The "Big Three" Formulas
You need to know (and will find in your formula booklet) these three results for the sum of the first \(n\) terms:
- Sum of integers: \(\sum_{r=1}^{n} r = \frac{1}{2}n(n+1)\)
- Sum of squares: \(\sum_{r=1}^{n} r^2 = \frac{1}{6}n(n+1)(2n+1)\)
- Sum of cubes: \(\sum_{r=1}^{n} r^3 = \frac{1}{4}n^2(n+1)^2\)
Did you know? The sum of cubes \(\sum r^3\) is actually the square of the sum of integers \((\sum r)^2\)! It’s a very satisfying mathematical coincidence.
How to Sum Complex Series
If you see a sum like \(\sum_{r=1}^{n} (r^2 + 2r)\), you can split it apart!
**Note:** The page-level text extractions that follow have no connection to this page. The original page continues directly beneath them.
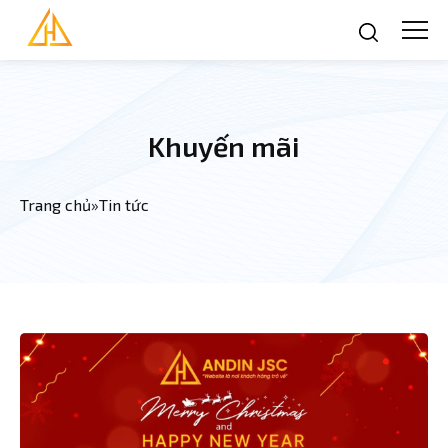
Nhảy đến nội dung
Khuyến mãi
Trang chủ
»
Tin tức
Bạn đang ở đây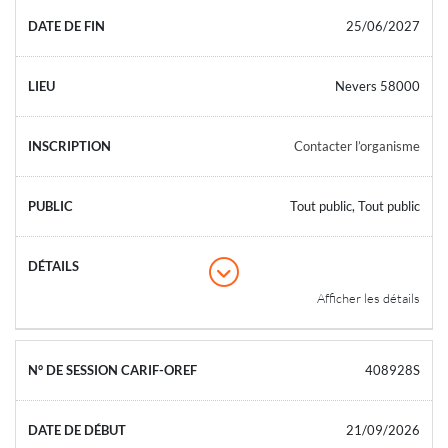
25/06/2027
Nevers 58000
Contacter l’organisme
Tout public, Tout public
Afficher les détails
408928S
21/09/2026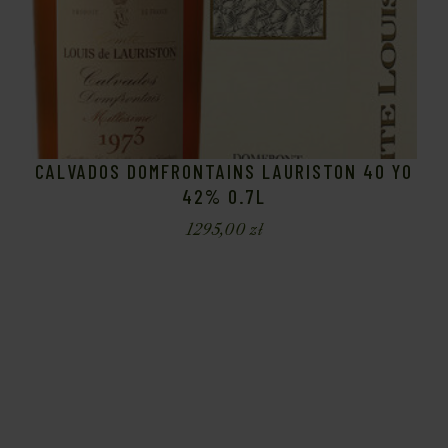
CALVADOS DOMFRONTAINS LAURISTON 40 YO
42% 0.7L
1295,00
zł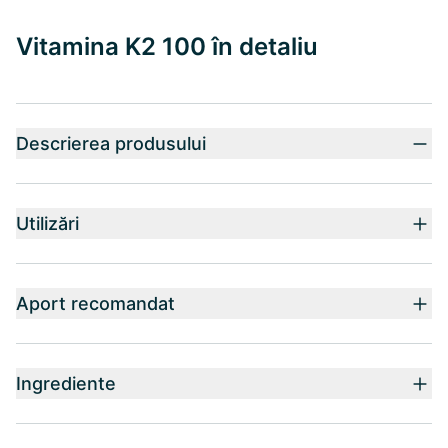
Vitamina K2 100 în detaliu
Descrierea produsului
Utilizări
Aport recomandat
Ingrediente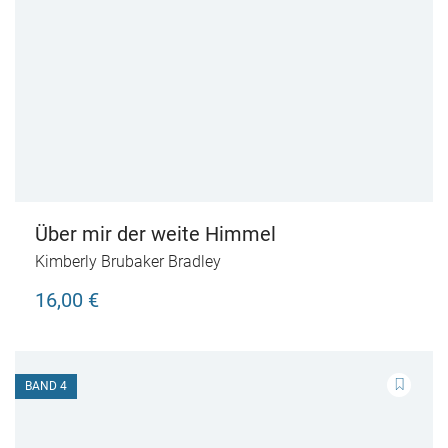
Über mir der weite Himmel
Kimberly Brubaker Bradley
16,00 €
BAND 4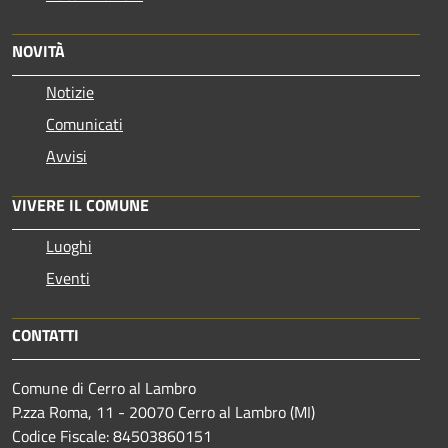
NOVITÀ
Notizie
Comunicati
Avvisi
VIVERE IL COMUNE
Luoghi
Eventi
CONTATTI
Comune di Cerro al Lambro
P.zza Roma, 11 - 20070 Cerro al Lambro (MI)
Codice Fiscale: 84503860151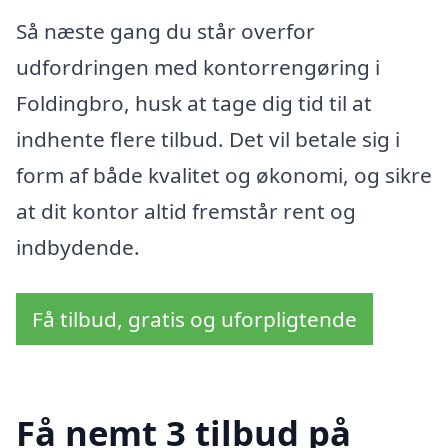
Så næste gang du står overfor
udfordringen med kontorrengøring i
Foldingbro, husk at tage dig tid til at
indhente flere tilbud. Det vil betale sig i
form af både kvalitet og økonomi, og sikre
at dit kontor altid fremstår rent og
indbydende.
Få tilbud, gratis og uforpligtende
Få nemt 3 tilbud på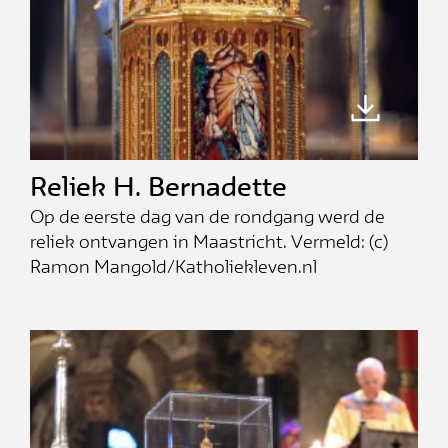
Reliek H. Bernadette
Op de eerste dag van de rondgang werd de
reliek ontvangen in Maastricht. Vermeld: (c)
Ramon Mangold/Katholiekleven.nl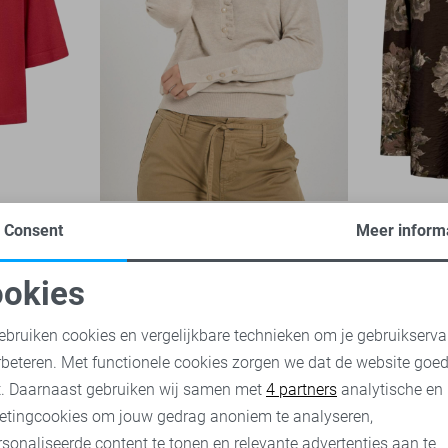
Freequent Trui
Freequent 
Consent
Meer inform
49,95
49,95
okies
oodzakelijke cookies
Personalisatie cookies
ebruiken cookies en vergelijkbare technieken om je gebruikserva
rbeteren. Met functionele cookies zorgen we dat de website goe
nalytische cookies
Marketing cookies
t. Daarnaast gebruiken wij samen met
4 partners
analytische en
etingcookies om jouw gedrag anoniem te analyseren,
sonaliseerde content te tonen en relevante advertenties aan te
\(\sum (r^2 + 2r) = \sum r^2 + 2\sum r\)
Then, you just plug in the standard formulas and simplify. Pro Tip: Always try to factorise your final answer rather than expanding everything out. It makes the math much cleaner and examiners love it!
The "Constant" Trap:
Be careful with constants. \(\sum_{r=1}^{n} 5\) does NOT equal 5. It means "add 5 to itself \(n\) times," which is \(5n\).
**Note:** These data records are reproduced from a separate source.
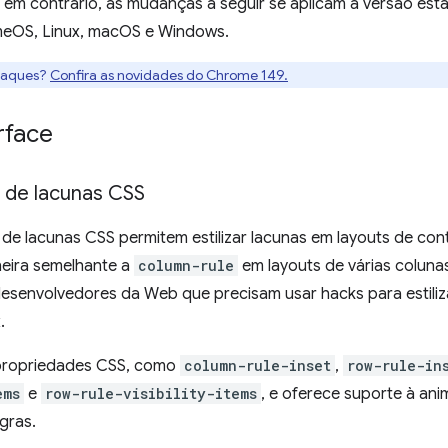
 em contrário, as mudanças a seguir se aplicam à versão est
meOS, Linux, macOS e Windows.
taques?
Confira as novidades do Chrome 149.
rface
de lacunas CSS
de lacunas CSS permitem estilizar lacunas em layouts de con
neira semelhante a
column-rule
em layouts de várias colunas
desenvolvedores da Web que precisam usar hacks para estiliz
.
 propriedades CSS, como
column-rule-inset
,
row-rule-in
ems
e
row-rule-visibility-items
, e oferece suporte à ani
gras.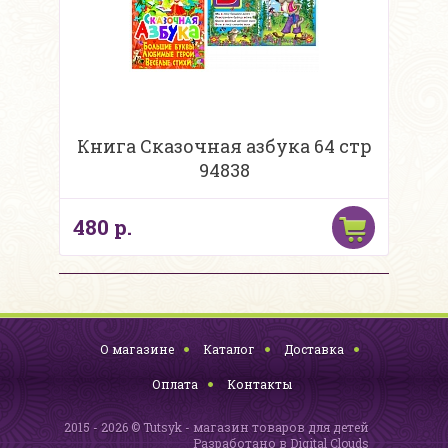
Книга Сказочная азбука 64 стр
94838
480 р.
О магазине
Каталог
Доставка
Оплата
Контакты
2015 - 2026 © Tutsyk - магазин товаров для детей
Разработано в
Digital Clouds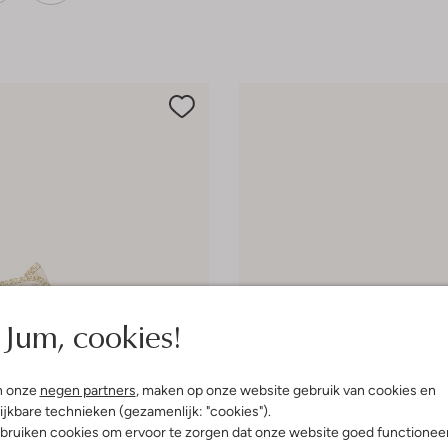
Jum, cookies!
n onze
negen partners
, maken op onze website gebruik van cookies en
ijkbare technieken (gezamenlijk: "cookies").
e maten
bruiken cookies om ervoor te zorgen dat onze website goed functionee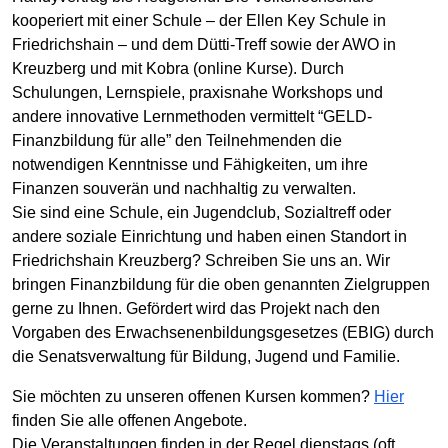
kooperiert mit einer Schule – der Ellen Key Schule in
Friedrichshain – und dem Dütti-Treff sowie der AWO in
Kreuzberg und mit Kobra (online Kurse). Durch
Schulungen, Lernspiele, praxisnahe Workshops und
andere innovative Lernmethoden vermittelt “GELD-
Finanzbildung für alle” den Teilnehmenden die
notwendigen Kenntnisse und Fähigkeiten, um ihre
Finanzen souverän und nachhaltig zu verwalten.
Sie sind eine Schule, ein Jugendclub, Sozialtreff oder
andere soziale Einrichtung und haben einen Standort in
Friedrichshain Kreuzberg? Schreiben Sie uns an. Wir
bringen Finanzbildung für die oben genannten Zielgruppen
gerne zu Ihnen. Gefördert wird das Projekt nach den
Vorgaben des Erwachsenenbildungsgesetzes (EBIG) durch
die Senatsverwaltung für Bildung, Jugend und Familie.
Sie möchten zu unseren offenen Kursen kommen?
Hier
finden Sie alle offenen Angebote.
Die Veranstaltungen finden in der Regel dienstags (oft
Key Takeaway: Break complex sums into smaller parts that match the standard formulas, then simplify by factorising.
Summary Checklist
1. Roots & Coefficients: Can you write down \(\sum \alpha, \sum \alpha\beta,\) and \(\alpha\beta\gamma\) for any cubic? (Remember the \(-, +, -\) pattern!)
2. New Equations: Can you use the substitution method \(w = f(x)\) to transform an equation?
3. Series: Do you know how to use the \(\sum r, \sum r^2,\) and \(\sum r^3\) formulas and factorise the results?
Don't worry if this feels like a lot of algebra. Practice is the key! Start with the quadratic recap and work your way up to the quartics and series. You've got this!